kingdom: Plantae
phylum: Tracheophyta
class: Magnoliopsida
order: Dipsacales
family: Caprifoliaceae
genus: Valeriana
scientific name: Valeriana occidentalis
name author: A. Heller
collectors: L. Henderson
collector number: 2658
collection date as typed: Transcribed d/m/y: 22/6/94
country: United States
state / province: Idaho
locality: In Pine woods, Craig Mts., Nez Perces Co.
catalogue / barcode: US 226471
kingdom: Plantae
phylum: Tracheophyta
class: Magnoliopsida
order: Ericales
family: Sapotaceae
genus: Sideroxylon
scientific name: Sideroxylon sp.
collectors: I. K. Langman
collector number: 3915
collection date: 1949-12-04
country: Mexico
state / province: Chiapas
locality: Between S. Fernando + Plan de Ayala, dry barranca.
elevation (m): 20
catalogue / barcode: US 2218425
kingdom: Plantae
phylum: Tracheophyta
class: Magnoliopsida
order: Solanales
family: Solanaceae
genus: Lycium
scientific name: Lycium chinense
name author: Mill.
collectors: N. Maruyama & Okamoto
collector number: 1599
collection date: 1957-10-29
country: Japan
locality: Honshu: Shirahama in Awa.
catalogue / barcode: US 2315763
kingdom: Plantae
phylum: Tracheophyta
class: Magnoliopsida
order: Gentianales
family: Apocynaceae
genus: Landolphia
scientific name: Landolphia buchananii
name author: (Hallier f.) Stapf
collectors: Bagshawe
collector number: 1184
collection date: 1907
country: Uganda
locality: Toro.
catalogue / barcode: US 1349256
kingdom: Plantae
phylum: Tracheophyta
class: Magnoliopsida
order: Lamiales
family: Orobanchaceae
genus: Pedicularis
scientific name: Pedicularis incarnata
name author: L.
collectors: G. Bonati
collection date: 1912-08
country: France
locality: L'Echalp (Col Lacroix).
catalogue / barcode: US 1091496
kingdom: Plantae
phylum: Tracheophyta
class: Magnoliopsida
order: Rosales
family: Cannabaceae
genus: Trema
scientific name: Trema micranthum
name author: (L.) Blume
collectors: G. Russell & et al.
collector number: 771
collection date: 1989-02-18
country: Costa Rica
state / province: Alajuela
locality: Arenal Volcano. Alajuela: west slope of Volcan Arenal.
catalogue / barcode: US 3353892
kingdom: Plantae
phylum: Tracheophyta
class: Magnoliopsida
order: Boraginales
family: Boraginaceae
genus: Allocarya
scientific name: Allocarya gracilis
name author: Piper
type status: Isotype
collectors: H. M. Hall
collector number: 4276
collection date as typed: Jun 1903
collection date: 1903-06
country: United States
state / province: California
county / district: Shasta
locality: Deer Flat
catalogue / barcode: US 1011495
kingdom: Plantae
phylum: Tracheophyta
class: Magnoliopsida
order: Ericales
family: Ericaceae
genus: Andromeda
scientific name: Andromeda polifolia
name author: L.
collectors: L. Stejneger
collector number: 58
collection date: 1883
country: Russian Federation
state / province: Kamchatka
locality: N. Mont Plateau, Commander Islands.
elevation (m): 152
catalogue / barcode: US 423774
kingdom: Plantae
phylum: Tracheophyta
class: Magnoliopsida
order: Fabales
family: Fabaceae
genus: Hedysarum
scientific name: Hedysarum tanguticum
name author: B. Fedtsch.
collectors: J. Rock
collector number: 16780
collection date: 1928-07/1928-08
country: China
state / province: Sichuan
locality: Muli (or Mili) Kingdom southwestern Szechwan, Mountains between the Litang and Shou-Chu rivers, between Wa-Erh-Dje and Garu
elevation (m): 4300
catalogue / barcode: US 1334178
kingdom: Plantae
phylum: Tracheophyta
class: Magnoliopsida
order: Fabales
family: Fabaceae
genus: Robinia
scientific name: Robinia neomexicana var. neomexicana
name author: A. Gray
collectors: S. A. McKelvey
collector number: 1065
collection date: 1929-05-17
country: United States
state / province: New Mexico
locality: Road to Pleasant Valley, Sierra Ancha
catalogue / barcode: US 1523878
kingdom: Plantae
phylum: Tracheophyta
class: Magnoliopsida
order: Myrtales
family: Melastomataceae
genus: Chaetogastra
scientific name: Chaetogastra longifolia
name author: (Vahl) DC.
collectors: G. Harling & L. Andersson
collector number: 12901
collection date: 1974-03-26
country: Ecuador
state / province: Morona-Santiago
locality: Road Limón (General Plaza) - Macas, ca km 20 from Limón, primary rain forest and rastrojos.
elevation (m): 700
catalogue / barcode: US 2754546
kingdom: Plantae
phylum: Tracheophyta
--------------------
_Problem_
Copy the lines of the records word for word, beginning at the line that contains "collection date: 1912-08" and stopping after the line that contains "name author: (L.) Blume".

_Expected output_
collection date: 1912-08
country: France
locality: L'Echalp (Col Lacroix).
catalogue / barcode: US 1091496
kingdom: Plantae
phylum: Tracheophyta
class: Magnoliopsida
order: Rosales
family: Cannabaceae
genus: Trema
scientific name: Trema micranthum
name author: (L.) Blume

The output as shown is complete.